**PAGE TEXT**

____________________

A private endpoint allows you to connect to your Elastic SAN volume group over a private IP address within your virtual network. When you use a private endpoint, traffic between your virtual network and the Elastic SAN remains entirely on Azure’s private backbone, without traversing the public internet. Once a private endpoint is configured and approved, access is granted automatically to the subnet where it resides. This configuration provides strong network isolation and is ideal for production or security-sensitive workloads.

This article covers configuring your Elastic SAN volume group to use private endpoints.

Prerequisites

Configure a private endpoint

There are two steps involved in configuring a private endpoint connection:

  • Creating the endpoint and the associated connection.
  • Approving the connection.

You must have the Elastic SAN Volume Group Owner role to create a private endpoint for an Elastic SAN volume group. To approve a new private endpoint connection, you must have permission to the Azure resource provider operation Microsoft.ElasticSan/elasticSans/PrivateEndpointConnectionsApproval/action. Permission for this operation is included in the Elastic SAN Network Admin role, but it can also be granted via a custom Azure role.

If you create the endpoint from a user account that has all of the necessary roles and permissions required for creation and approval, then you can do this in one step. Otherwise, it'll require two separate steps by two different users.

When setting up Private Links, your Elastic SAN and the virtual network could be in different resource groups, regions, and subscriptions, including subscriptions that belong to different Microsoft Entra tenants. In these examples, we're creating the private endpoint in the same resource group as the virtual network.

You can create a private endpoint connection to your volume group in the Azure portal either when you create a volume group or when modifying an existing volume group. You need an existing virtual network to create a private endpoint.

When creating or modifying a volume group, select Networking, then select + Create a private endpoint under Private endpoint connections.

____________________

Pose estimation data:
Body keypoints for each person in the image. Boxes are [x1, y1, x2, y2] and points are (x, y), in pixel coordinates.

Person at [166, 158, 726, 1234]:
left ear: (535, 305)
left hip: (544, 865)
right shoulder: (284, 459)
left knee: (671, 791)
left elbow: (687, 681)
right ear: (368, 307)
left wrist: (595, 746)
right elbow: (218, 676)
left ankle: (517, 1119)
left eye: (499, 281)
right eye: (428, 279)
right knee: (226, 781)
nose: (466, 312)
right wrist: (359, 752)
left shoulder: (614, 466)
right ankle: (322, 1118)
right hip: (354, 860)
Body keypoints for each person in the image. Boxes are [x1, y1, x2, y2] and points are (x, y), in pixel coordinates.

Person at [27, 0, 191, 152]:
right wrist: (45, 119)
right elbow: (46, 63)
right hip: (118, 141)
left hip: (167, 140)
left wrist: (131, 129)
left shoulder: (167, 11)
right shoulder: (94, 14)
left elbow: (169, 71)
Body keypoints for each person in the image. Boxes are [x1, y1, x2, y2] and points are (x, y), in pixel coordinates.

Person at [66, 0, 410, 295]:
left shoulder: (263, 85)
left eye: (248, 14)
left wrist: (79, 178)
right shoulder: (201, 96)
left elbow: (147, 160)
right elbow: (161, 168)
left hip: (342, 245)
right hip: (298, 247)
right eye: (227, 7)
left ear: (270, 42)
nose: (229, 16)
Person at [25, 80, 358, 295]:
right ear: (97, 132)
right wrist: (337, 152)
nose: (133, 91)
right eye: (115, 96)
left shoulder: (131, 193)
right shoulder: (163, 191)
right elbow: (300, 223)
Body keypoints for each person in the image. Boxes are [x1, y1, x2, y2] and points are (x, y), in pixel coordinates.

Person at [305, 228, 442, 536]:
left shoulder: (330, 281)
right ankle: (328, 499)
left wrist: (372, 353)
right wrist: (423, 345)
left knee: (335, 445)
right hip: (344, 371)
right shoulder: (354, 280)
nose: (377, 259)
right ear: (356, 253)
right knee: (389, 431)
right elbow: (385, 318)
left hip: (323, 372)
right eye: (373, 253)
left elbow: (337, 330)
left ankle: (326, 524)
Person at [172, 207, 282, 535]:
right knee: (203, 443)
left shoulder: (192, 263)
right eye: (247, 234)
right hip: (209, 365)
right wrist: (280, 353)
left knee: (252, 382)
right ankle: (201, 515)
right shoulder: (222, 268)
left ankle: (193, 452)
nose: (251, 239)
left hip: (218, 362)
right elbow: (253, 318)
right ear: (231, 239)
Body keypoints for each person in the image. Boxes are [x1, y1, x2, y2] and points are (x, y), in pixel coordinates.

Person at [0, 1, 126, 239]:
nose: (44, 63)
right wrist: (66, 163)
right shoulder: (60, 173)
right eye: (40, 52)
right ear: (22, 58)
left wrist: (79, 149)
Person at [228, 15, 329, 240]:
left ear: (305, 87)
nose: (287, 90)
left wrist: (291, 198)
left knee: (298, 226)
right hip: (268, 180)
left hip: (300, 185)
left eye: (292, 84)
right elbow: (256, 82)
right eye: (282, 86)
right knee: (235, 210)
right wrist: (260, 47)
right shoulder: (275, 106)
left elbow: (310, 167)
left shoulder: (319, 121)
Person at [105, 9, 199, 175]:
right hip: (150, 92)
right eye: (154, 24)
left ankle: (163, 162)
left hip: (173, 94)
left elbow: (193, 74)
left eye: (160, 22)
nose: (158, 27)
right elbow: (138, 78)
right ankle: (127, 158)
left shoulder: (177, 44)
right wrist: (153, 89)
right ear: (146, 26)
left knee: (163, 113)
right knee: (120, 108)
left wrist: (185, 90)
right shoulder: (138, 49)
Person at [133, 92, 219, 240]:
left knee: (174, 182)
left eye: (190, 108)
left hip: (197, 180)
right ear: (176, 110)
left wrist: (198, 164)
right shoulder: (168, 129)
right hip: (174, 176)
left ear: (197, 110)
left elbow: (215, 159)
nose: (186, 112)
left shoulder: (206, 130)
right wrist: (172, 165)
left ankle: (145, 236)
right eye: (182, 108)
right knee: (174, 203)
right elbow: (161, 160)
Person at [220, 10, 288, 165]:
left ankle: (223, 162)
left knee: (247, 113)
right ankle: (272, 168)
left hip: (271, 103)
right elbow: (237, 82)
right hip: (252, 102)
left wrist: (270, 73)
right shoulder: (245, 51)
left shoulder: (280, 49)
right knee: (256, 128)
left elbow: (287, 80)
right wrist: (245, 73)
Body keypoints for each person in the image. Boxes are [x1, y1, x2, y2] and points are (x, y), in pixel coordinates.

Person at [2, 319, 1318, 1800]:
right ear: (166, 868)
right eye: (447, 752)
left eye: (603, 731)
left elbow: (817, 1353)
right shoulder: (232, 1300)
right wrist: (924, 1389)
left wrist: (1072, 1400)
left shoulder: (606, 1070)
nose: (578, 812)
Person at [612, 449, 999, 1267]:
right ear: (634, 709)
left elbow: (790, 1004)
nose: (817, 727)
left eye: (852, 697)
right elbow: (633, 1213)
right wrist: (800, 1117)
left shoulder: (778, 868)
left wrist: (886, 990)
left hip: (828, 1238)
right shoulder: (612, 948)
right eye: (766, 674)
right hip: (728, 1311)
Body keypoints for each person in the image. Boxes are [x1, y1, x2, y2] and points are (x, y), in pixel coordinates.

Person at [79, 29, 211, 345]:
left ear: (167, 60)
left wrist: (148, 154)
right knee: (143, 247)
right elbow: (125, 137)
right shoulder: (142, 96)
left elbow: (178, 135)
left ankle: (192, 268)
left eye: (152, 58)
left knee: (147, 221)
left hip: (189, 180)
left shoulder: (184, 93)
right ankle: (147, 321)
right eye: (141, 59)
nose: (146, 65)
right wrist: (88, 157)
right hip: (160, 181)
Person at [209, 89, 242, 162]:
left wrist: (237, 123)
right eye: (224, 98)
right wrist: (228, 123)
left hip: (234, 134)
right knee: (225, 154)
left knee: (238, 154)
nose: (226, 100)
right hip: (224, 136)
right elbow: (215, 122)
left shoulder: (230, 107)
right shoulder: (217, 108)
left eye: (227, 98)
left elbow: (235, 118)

____________________

**ASSIGNED TASK A**
Answer these questions from the Elastic SAN private endpoint text:
(i) Which role must you have to create a private endpoint for an Elastic SAN volume group?
(ii) What are the two steps in configuring a private endpoint connection?
(iii) What must already exist before you can create a private endpoint?
**ASSIGNED TASK B**
Carry on the Elastic SAN private endpoint text from where it stops.

**FINAL ANSWER A**
(i) The Elastic SAN Volume Group Owner role.
(ii) Creating the endpoint and the associated connection, then approving the connection.
(iii) A virtual network.

**FINAL ANSWER B**
Fill out the values in the menu that pops up, select the virtual network and the subnet that your applications will use to connect. When you're done, select Add, and Save.

Screenshot of the volume group private endpoint creation experience.

Note

If your Elastic SAN and the private endpoint are in different subscriptions, register the Microsoft.ElasticSan resource provider in the subscription that contains the private endpoint. Follow the steps in this article to approve and register private endpoints.

Optional - network policies

Virtual network rules don't apply to private endpoints. So, if you need to refine access rules and control traffic over a private endpoint, use network policies. By default, network policies are disabled for a subnet in a virtual network. To use network policies like user-defined routes and network security group support, enable network policy support for the subnet. This setting only applies to private endpoints in the subnet and affects all private endpoints in the subnet. For other resources in the subnet, access is controlled based on security rules in the network security group. For details, see Network Policies.

Configure client connections

After you have enabled the desired endpoints, you're ready to configure your clients to connect to the appropriate Elastic SAN volumes.

If a connection between a virtual machine (VM) and an Elastic SAN volume is lost, the connection will retry for 90 seconds until terminating. Losing a connection to an Elastic SAN volume won't cause the VM to restart.